Fine-Tuning ImageNet model for Classification

What am I doing today?

I have installed caffe and the required libraries using this really good guide. The aim of my experiment is to fine-tune tha VGG-16 network for classification. The VGG-16 network I use is pre-trained on ImageNet for classification. I will exploit it’s caffemodel to fine-tune the weights for my own purpose.

Data-Preparation

Getting the data prepared correctly finishes most of your work.

Step 1- Go to caffe/data folder and create your own data folder there. I shall name it ‘deshana-data’. This is the folder where I will put my data files for training and testing.

Caffe/
    - data/
        - deshana-data/
            - train.txt
            - val.txt
            - Train_Images
            - Val_Images
        

Step 2- Put all the images used for training in Train_Images and all the Images used for validation in Val_Images.

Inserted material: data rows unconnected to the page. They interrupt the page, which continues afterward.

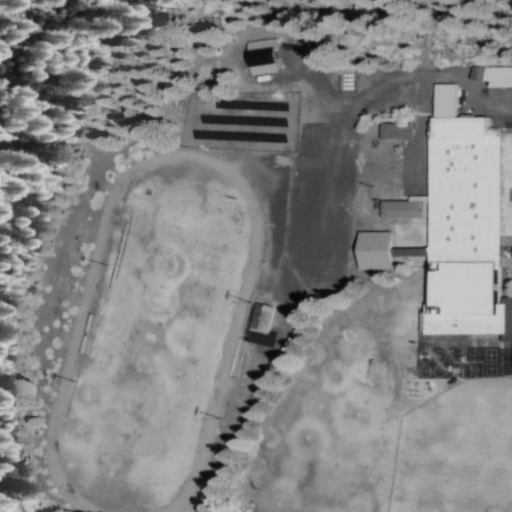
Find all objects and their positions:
building: (263, 56)
building: (493, 74)
building: (397, 130)
building: (461, 226)
building: (377, 250)
building: (262, 316)
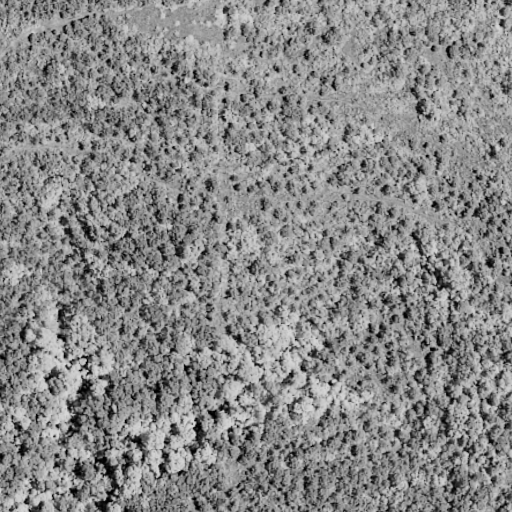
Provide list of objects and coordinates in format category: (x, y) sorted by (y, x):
road: (93, 13)
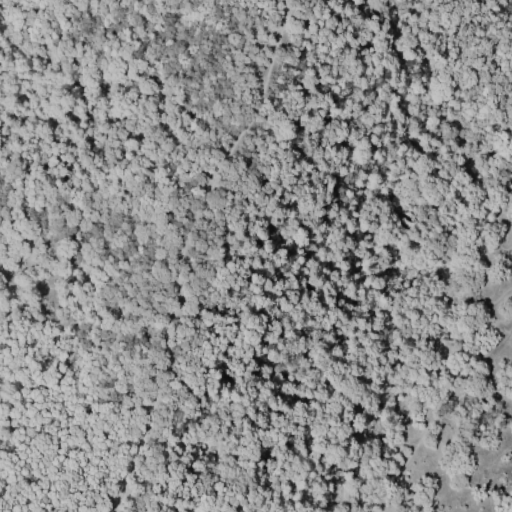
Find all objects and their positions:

Step 3- In train.txt, I put the name of all the images with the labels separated by a space.

Train_Images/0908989.jpg 0
Train_Images/0908988.jpg 2
Train_Images/0908987.jpg 27
Train_Images/0908986.jpg 15
Train_Images/0908985.jpg 5

Notice that the labels are integer values. Make sure you have a mapping of your string categories to integer values handy.

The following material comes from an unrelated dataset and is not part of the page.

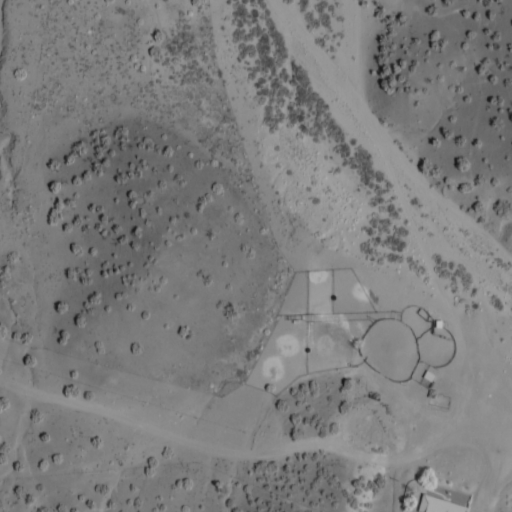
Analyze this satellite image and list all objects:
road: (254, 444)
building: (447, 502)
building: (448, 506)
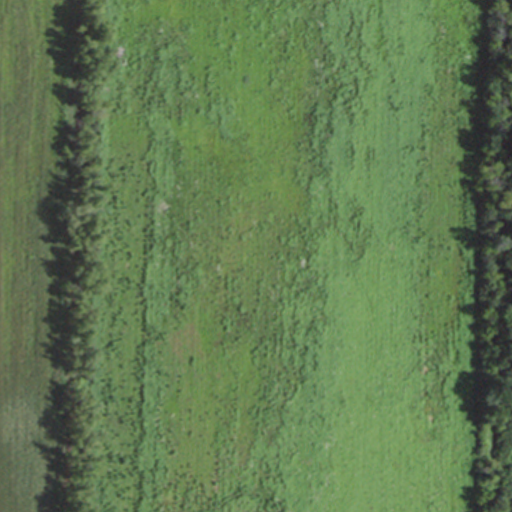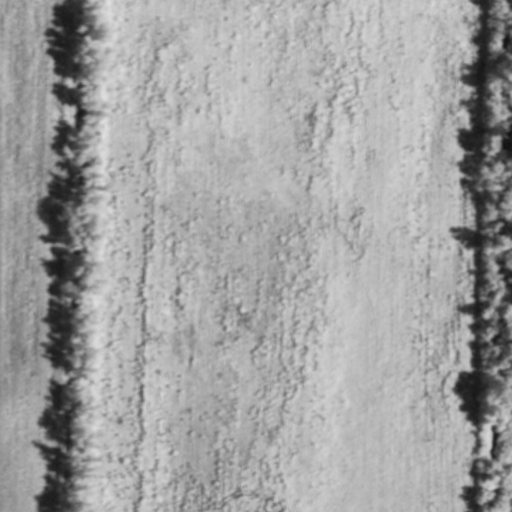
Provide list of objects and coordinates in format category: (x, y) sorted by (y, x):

In the same way, val.txt will contain names of images inside the Val_Images folder followed by the corresponding label.

Step 4- In the data folder, go to ilsrvc12/ and run in the terminal: sh get_ilsrvc_aux.sh In case this throws an error, you shall need to make the file executable with sudo chmod a+x . This downloads the train.txt, val.txt, test.txt and information on synsets used for ImageNet as useful reference.

Step 5- Now go to caffe (the root directory) and run ./scripts/download_model_binary.py models/bvlc_reference_caffenet This will download the caffemodel. This may take some time. So meanwhile, I am going to make the lmdb files required for data loading.

Step 6- First of all, make a folder named ‘deshana’ (anything, really!) on caffe/. And copy all the files from examples/imagenet inside it.
Change the following paths in create_imagenet.sh:

EXAMPLE=examples/imagenet # changed it to deshana
DATA=data/ilsvrc12 # changed it to data/deshana-data
TOOLS=build/tools 

TRAIN_DATA_ROOT=/path/to/imagenet/train/ # changed it to data/deshana-data/Train_Images/
VAL_DATA_ROOT=/path/to/imagenet/val/ # changed it to data/deshana-data/Val_Images/

You may need to provide absolute paths. A common mistake: Make sure there is no space after the assignment operator (“=”) in the path assignment lines

and also set

RESIZE=true

if your images are not resized to 256 x 256. This script will do it for you.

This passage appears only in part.